Yesterday the government sent a variety of coronavirus decisions and parliamentary bills to the House of Representatives, asking that they be dealt with rapidly. With infection rates rising, the government wants to be able to take firm action.
One of the plans is for Covid passes in higher education. Students would then be allowed to access the campus only if they have been vaccinated, have recovered from Covid-19 or have been tested.
Not a festival
But the higher education institutions between them have hundreds of locations, where thousands of lectures and seminars take place every week. Checking the passes would cause ‘major implementation problems’, they say. Education is not a festival with a single clear entrance, as they have explained on several previous occasions.
Moreover, the government wants the educational institutions to guarantee the accessibility of teaching for students without a Covid pass. For those students the institutions would therefore have to devise various alternatives. That is simply not possible, according to a press release issued by the umbrella organisations.
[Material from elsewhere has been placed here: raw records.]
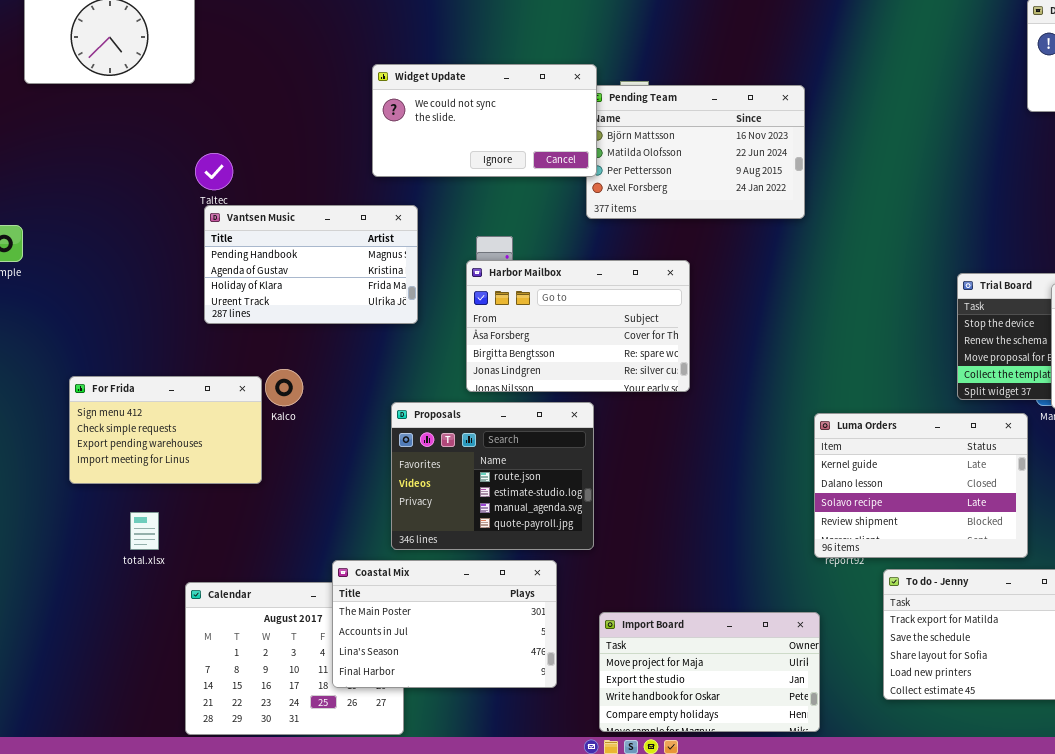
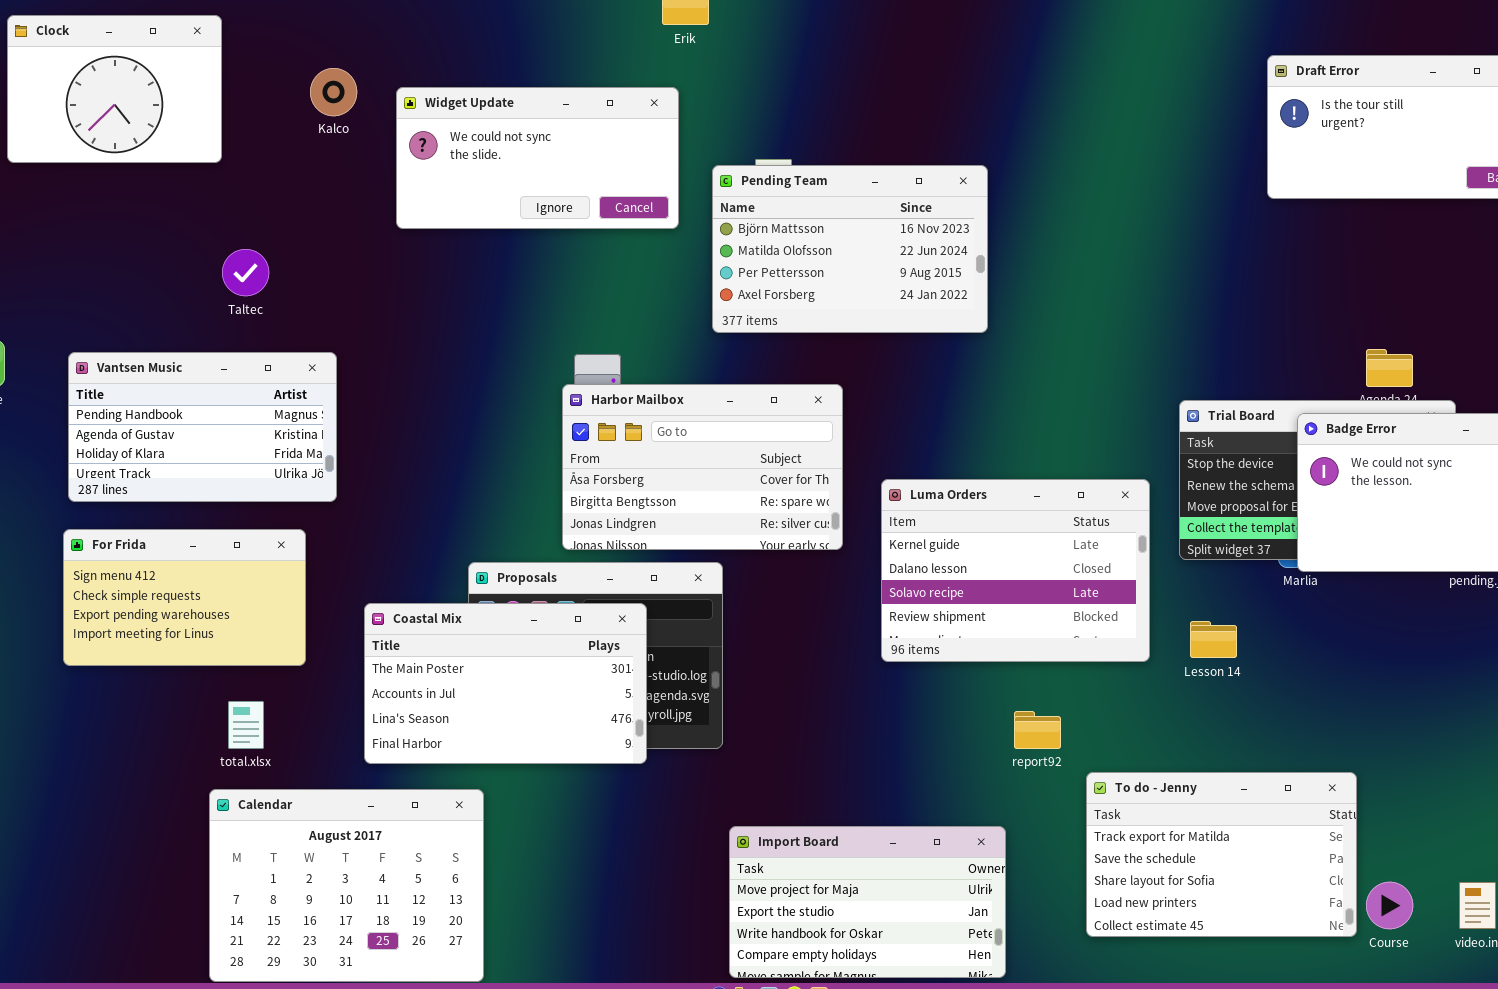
Widget Update: [372,64,597,177] -> [396,87,679,229], moved
Vantsen Music: [204,205,418,324] -> [68,352,337,502], moved
Kalco: [265,369,303,406] -> [310,68,357,116], moved
Luma Orders: [814,413,1028,558] -> [881,479,1150,662], moved
total.xlsx: [130,512,159,550] -> [228,701,264,749], moved
Coastal Mix: [332,560,557,688] -> [364,603,647,764], moved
And why are Covid passes needed? Many students and staff have been vaccinated and there have been no documented outbreaks in the sector. The institutions are ‘strongly’ asking the House of Representatives ‘not to require Covid passes in this way in higher education and to first give the sector the chance to look for alternatives’.
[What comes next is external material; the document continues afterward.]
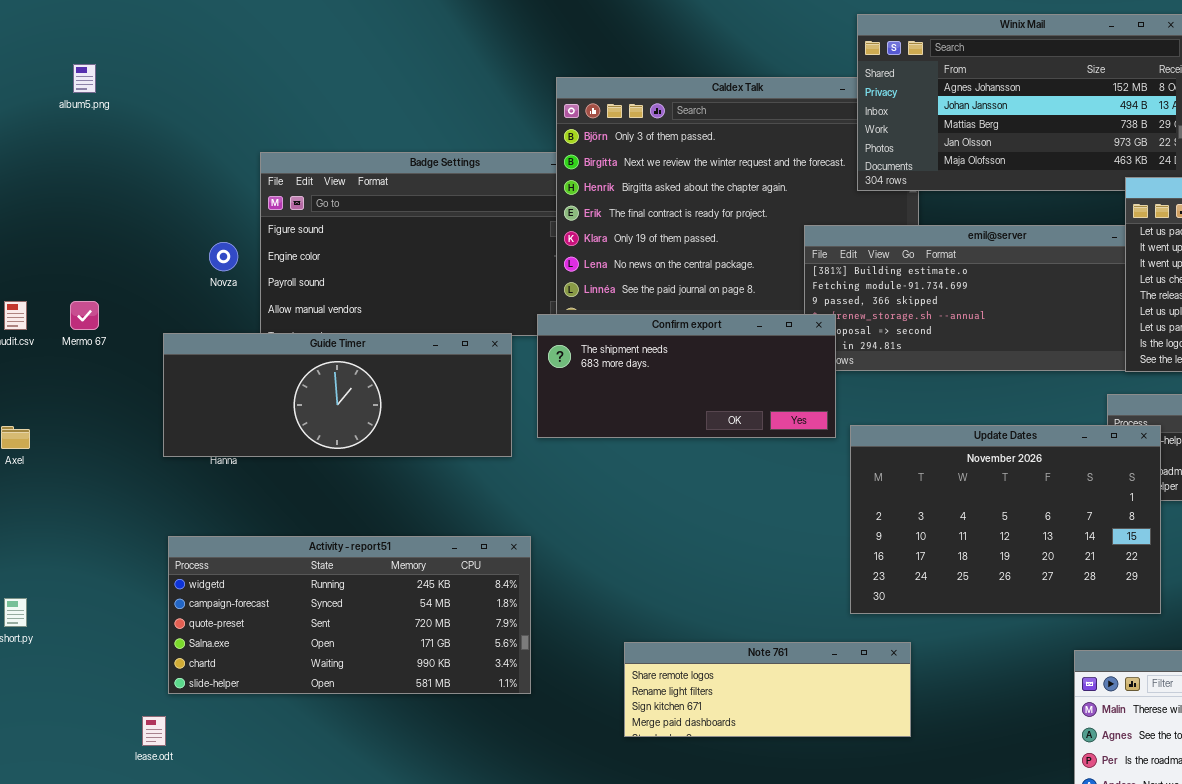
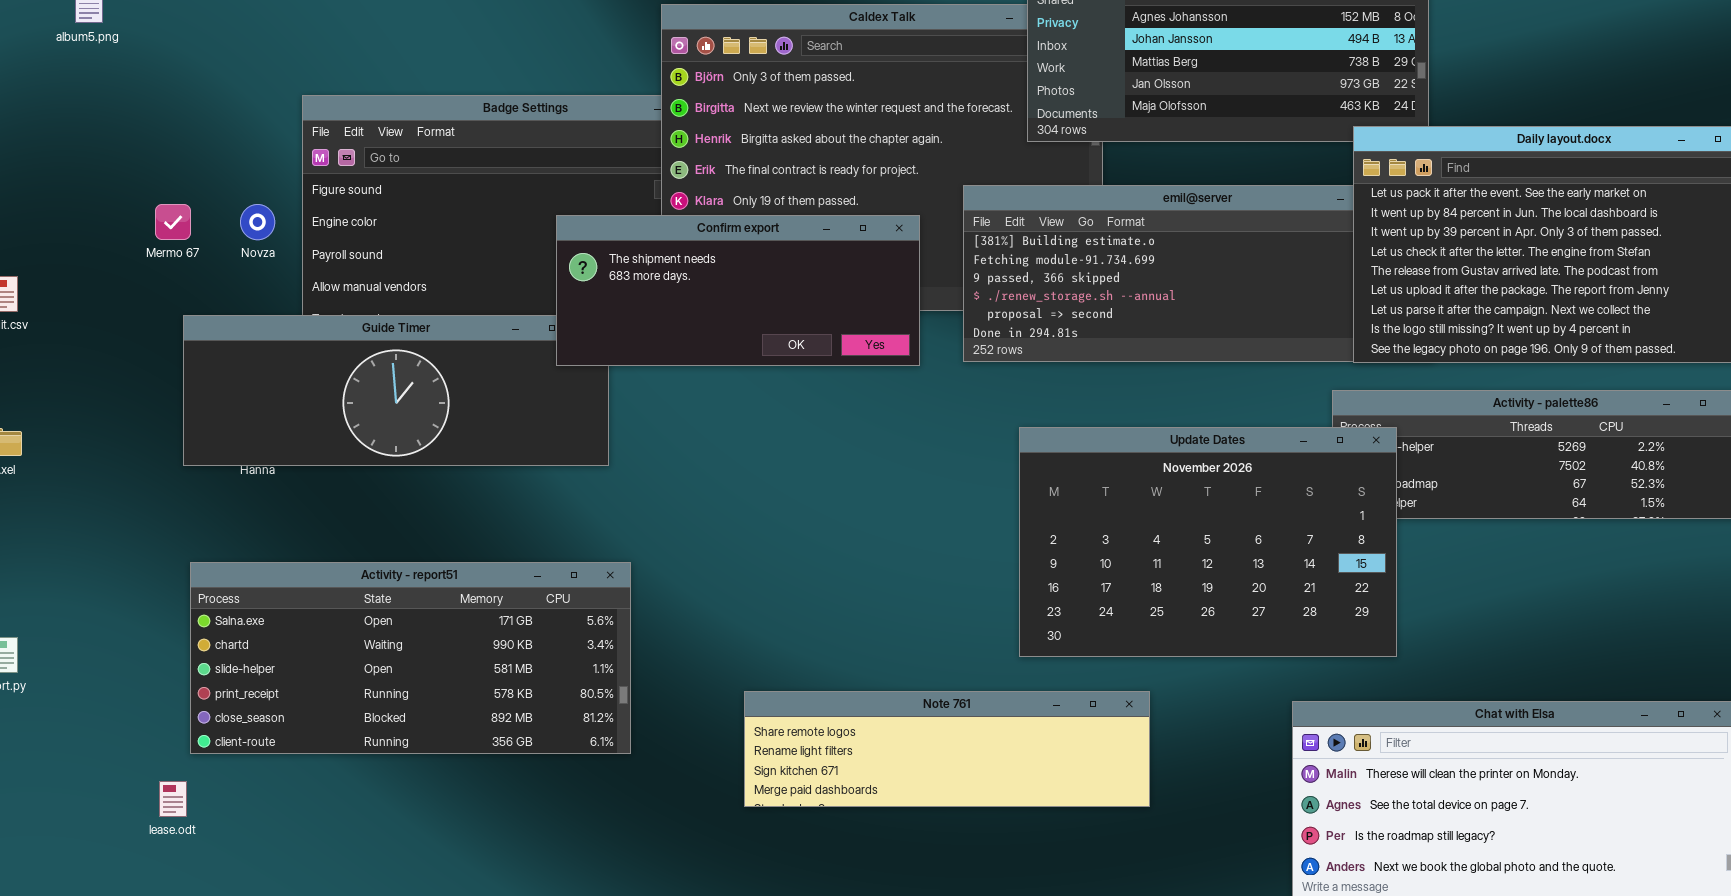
Mermo 67: [70,301,99,330] -> [155,204,191,240], moved
Confirm export: [537,314,836,438] -> [556,215,920,366], moved
Activity - report51: [168,536,531,694] -> [190,562,631,754], scrolled down 3 rows
Note 761: [624,642,911,737] -> [744,691,1150,807], resized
Student and staff participation
Student and staff participation is also being circumvented in the government bill. Currently students and staff have a veto regarding the introduction of Covid passes at their institution, but the government wants to scrap that. The two umbrella organisations do not mention this in their press release. It does not appear to be their greatest concern.
But they have come up with alternatives to the government’s plans, now that the government is considering the pass as a measure of last resort. Higher education could perhaps carry out random checks or only if more than 75 students gather in a single area.
There are also only limited opportunities for alternative teaching for students without a Covid pass, the institutions believe, and you cannot provide all the classes both online and face-to-face. ‘Lectures online are generally possible, but providing small courses, project subjects, practical subjects and suchlike in two formats cannot be done’, says Pieter Duisenberg, President of the Association of Universities in the Netherlands (VSNU).
That is also the opinion of his colleague Maurice Limmen of the Netherlands Association of Universities of Applied Sciences. ‘Introducing Covid passes will be detrimental to the access to education, and that’s a fact. We cannot provide the same teaching both face-to-face and online at the same time.’
Less quickly
The House of Representatives has not yet discussed Covid passes. The political groups are still reviewing their position. Last spring D66, CDA and GroenLinks made sure that students and staff could have their say about Covid passes. Whether a majority of the House wants to abandon that is a moot point.
The House of Representatives will probably act less quickly than the government hopes. The bills are not expected to be debated this week. Then everything gets pushed back a week and stricter, lockdown-like coronavirus measures could be introduced.